- Film poster
- Traditional Chinese: 猛鬼學堂
- Hanyu Pinyin: Měng guǐ xuétáng
- Directed by: Jeffrey Lau
- Screenplay by: Jeffrey Lau Barry Wong Ping-Yiu Lawrence Lau Jun-Wai (劉俊偉)
- Produced by: Alan Tang
- Starring: Wong Yue
- Cinematography: Koo Kwok-Wah
- Edited by: Cheong Bei-Dak
- Music by: Chan Fei-Lit
- Production company: In-Gear Film Production Co., Ltd.
- Release date: 28 April 1988; (Hong Kong)
- Running time: 92 minutes
- Country: Hong Kong
- Language: Cantonese
- Box office: HK $10,188,536

= The Haunted Cop Shop II =

1988 Hong Kong sequel film by Jeffrey Lau

The Haunted Cop Shop II (猛鬼學堂 (Měng guǐ xuétáng, Haunted Academy)), also known as The Haunted Cop Shop of Horror II, is a 1988 Cantonese-language Hong Kong comedy horror film directed by Jeffrey Lau. It is the sequel to his debut film The Haunted Cop Shop (1987).

==Plot==
Representatives of various industries meet at the police station to decide how to eliminate the vampire threat. Superintendent Shun inadvertently takes on responsibility for the task just as it is discovered that there are vampires in the police station. Kam Mak-Kei has the police hold mirrors to reflect the sunlight from outdoors up to the top floor, burning a vampire to ash who was biting Man Chiu. Shun puts Man Chiu and Kam Mak-Kei in charge of his new ghostbuster team (the Hong Kong Royal Police Monster & Special Crime Research & Action Unit).

[Dataset excerpt]

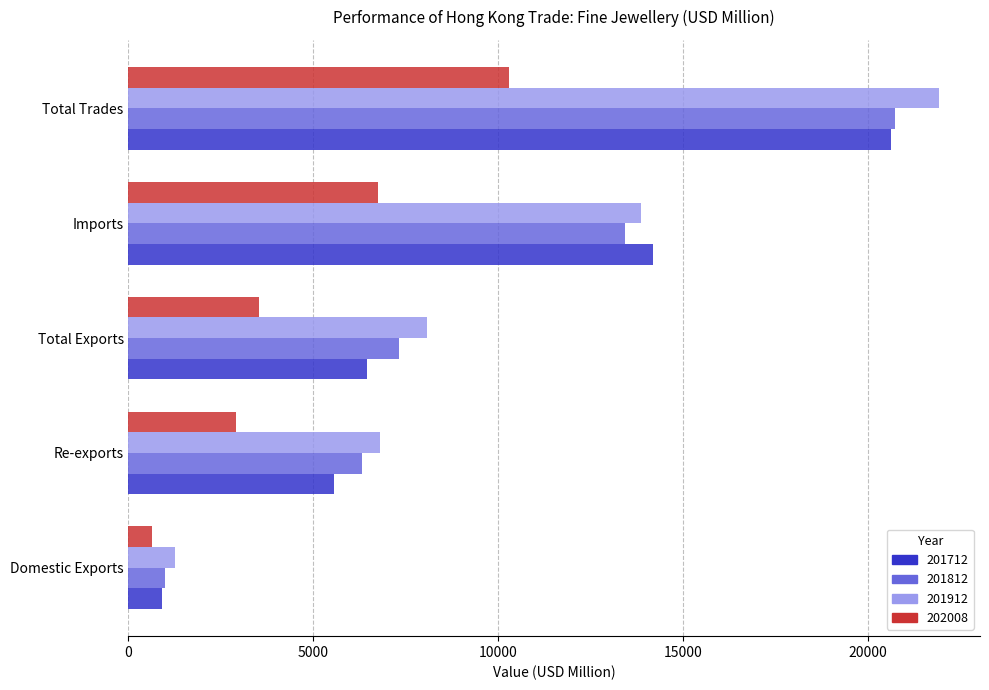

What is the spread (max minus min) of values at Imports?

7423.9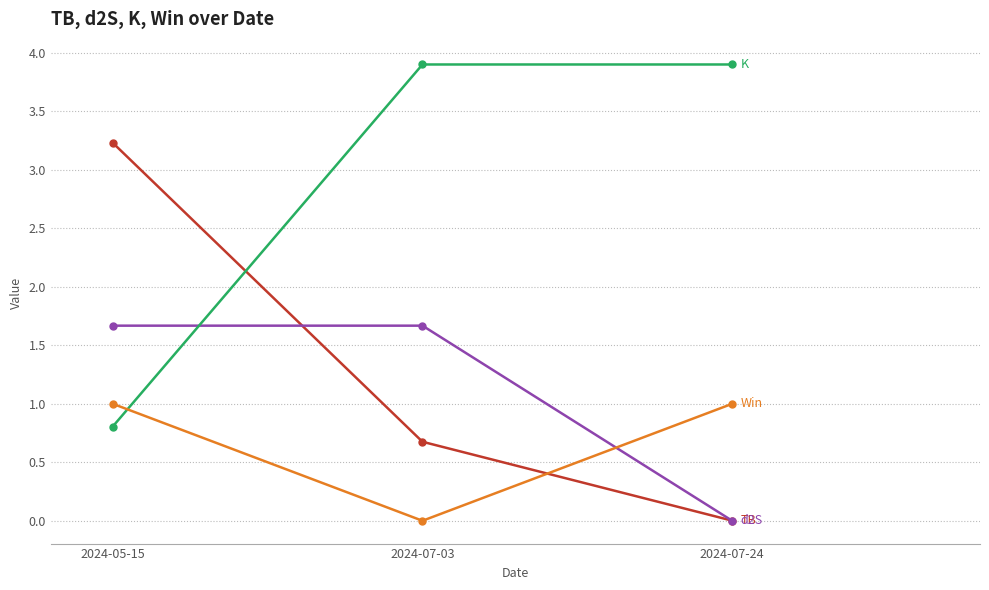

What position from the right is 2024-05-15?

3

[What this exercise asks]
1 > Name every character mentioned in the Plot section of the article on The Haunted Cop Shop II.
2 > Summarize the article on The Haunted Cop Shop II in two sentences.
3 > Continue the article on The Haunted Cop Shop II from the point where its plot summary stops.
The data has no connection to the article on The Haunted Cop Shop II.

[Responses in order]
1 > Superintendent Shun, Kam Mak-Kei, Man Chiu

2 > The Haunted Cop Shop II is a 1988 Cantonese-language Hong Kong comedy horror film directed by Jeffrey Lau and a sequel to his 1987 debut, The Haunted Cop Shop. In its plot, Superintendent Shun becomes responsible for eliminating a vampire threat, and after Kam Mak-Kei uses mirrors to burn a vampire that was biting Man Chiu, Shun puts the two men in charge of a new ghostbuster team.

3 >
P.C. 37119, a.k.a. Little Bald, eagerly joins the unit due to the promise of a higher salary, but finds out that the salary is the same. Meanwhile, a Senior Inspector sends an unlucky officer named Bad Luck to train the new unit in order to move her bad luck further away from his office. Officer 2643, a.k.a. Romeo, is selected to guard a crime scene in the house of a man who has been beheaded by an employee for not increasing his salary. At the police station, Hung Dai-Dai is put in charge of interrogating the beheaded man's murderer to learn the location of the missing head. After officer 2643 finds the head in a basketball, he requests a transfer for himself and his partner Hung Dai-Dai. They are both sent to training for the new special unit.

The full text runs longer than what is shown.